• _Collection entries_:
-*-*-

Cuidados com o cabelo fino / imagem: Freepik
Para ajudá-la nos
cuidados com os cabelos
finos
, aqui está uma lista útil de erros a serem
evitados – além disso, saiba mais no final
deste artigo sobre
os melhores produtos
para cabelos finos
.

-*-*-

• _YOUR TASK_:
Look through the entries above. Extract each line with the word "cabelos".

• _RESPONSE AREA_:
cuidados com os cabelos
para cabelos finos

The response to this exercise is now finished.